In the morning, dissolve the yeast for the dough in the water for about 5 minutes. (IF YOU USE INSTANT YEAST, just mix it together with the flour in the next step--you don't have to dissolve the yeast.)
Combine the 31/3 cups flour in a large bowl or the bowl of your stand mixer with the soy flour and salt (and yeast, if you use instant yeast). Whisk the ingredients together well (using the whisk attachment if you are using a stand mixer). Pour the maple syrup into the water/yeast mixture (or just the water if you used instant yeast). Pour this into the flour mixture in the bowl and add the Earth Balance, broken into pieces.
If you are using a stand mixer, switch to the kneading attachment, put on the cover and start kneading. I used the #1 setting on my Bosch mixer for the whole process for 12 minutes.
With a less powerful mixer, like the inexpensive Kitchen Aid model, start on Low speed for 4 minutes, increase to Medium for 4 minutes, then on High for 4 minutes.
If you are kneading by hand, mix with a wooden spoon until you can't stir anymore, then knead in tghe rest of the flour mixiture and knead the dough for 10 minutes on a clean counter covered with baking parchment (to prevent sticking). Try not to add any extra flour to the dough. (Oil your hands loghtly, if necessary.)

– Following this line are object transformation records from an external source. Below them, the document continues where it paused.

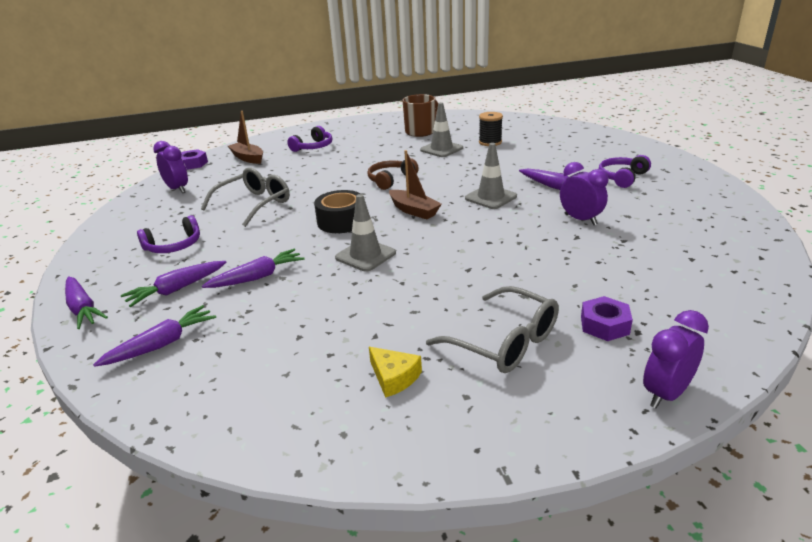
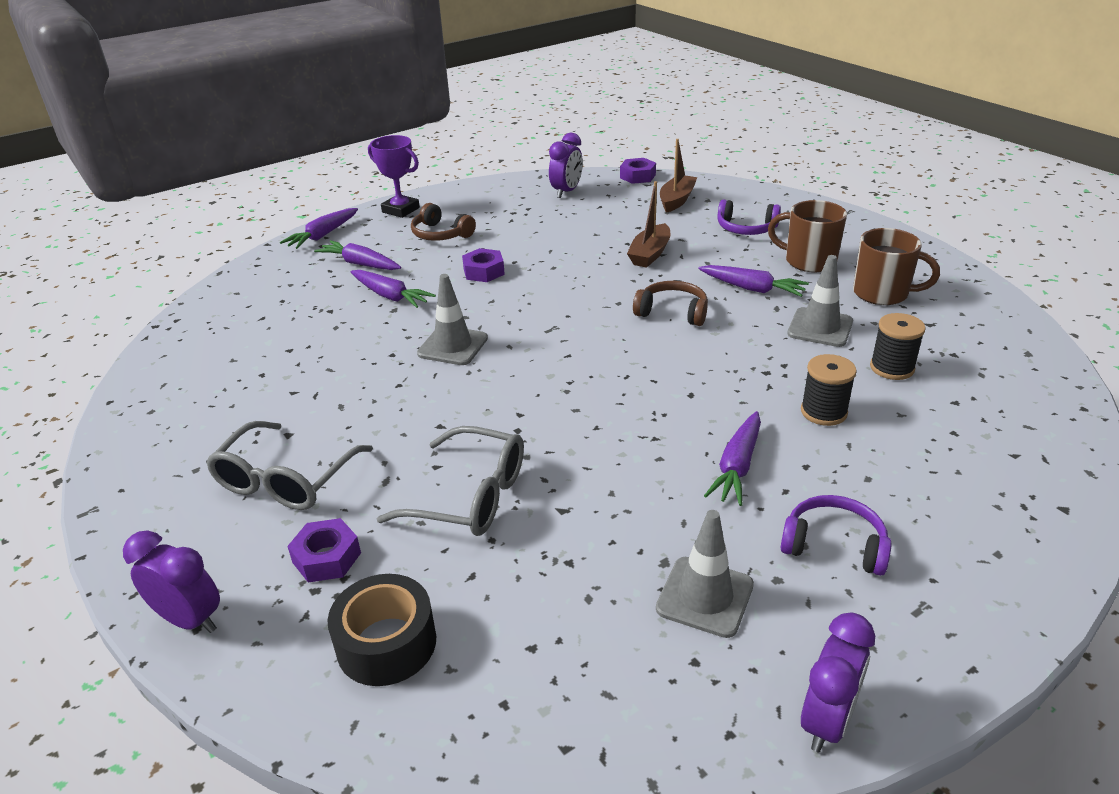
camera: 70 degrees right, 5 degrees up
(94, 261) = (400, 210): none -> purple trophy
(161, 344) = (273, 288): purple carrot -> purple carrot (752, 288)
(174, 246) = (440, 234): purple headphones -> brown headphones
(254, 204) = (551, 244): grey glasses -> grey glasses (470, 496)
(265, 233) = (484, 271): none -> purple nut
(341, 221) = (531, 309): black tape -> black tape (386, 643)
(370, 140) = (809, 261): none -> brown mug
(394, 377) = (225, 419): yellow cheese -> none
(414, 210) = (584, 352): brown boat -> brown boat (650, 254)
(491, 197) = (660, 407): grey traffic cone -> grey traffic cone (705, 597)
(518, 162) = (823, 412): none -> black spool
(580, 220) = (623, 508): purple clock -> purple clock (827, 721)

Place the dough in a lightly-oiled bowl or container, with room to double, cover with plastic wrap and let rise at about 70ºF for ½ an hour.
After ½ an hour, gently fold the dough over itself, cover and let rise for another ½ hour.
Fully risen dough
Have ready two 8 x4" pans. (We use the Norpro "dimpled" 4.5"W x 3"D x 8"L loaf pans. They don't need to be greased each time you use them, but grease your pans, if necessary). I like to sprinkle the bottoms of the pans with some raw sesame seeds, like DH does.
Cut the dough into 2 equal pieces (1 ¼ lb. each)
and form them into neat loaves. Place them in the pans and press down with your hand to evenly distribute the dough and so that the dough isn't "humped" in the middle.
Cover and let rise at about 70ºF for 50 minutes or so (see pictures below). Do not over-rise.
After they have risen for about 30 minutes, heat your oven to 350 ºF. Place a shallow baking pan with some hot water in the bottom of the oven while it heats up.
When the oven is hot and the bread has risen, you can make a slash in the top with a very sharp razor blade if you wish, like I did, but you don't have to.
Spray the tops with water from a pump sprayer. Place the pans, not touching, in the center of your oven.
Bake for 10 minutes. Remove the pan of water (carefully!) from the bottom of the oven. Bake for 20 more minutes. Mine were done perfectly after 30 minutes.
Remove from pans to racks to cool. Let cool before slicing.
Nutrition (per serving/slice): 105.7 calories; 17% calories from fat; 2.1g total fat; 0.0mg cholesterol; 182.3mg sodium; 66.2mg potassium; 19.0g carbohydrates; 1.4g fiber; 1.0g sugar; 17.5g net carbs; 2.9g protein; 2.0 points.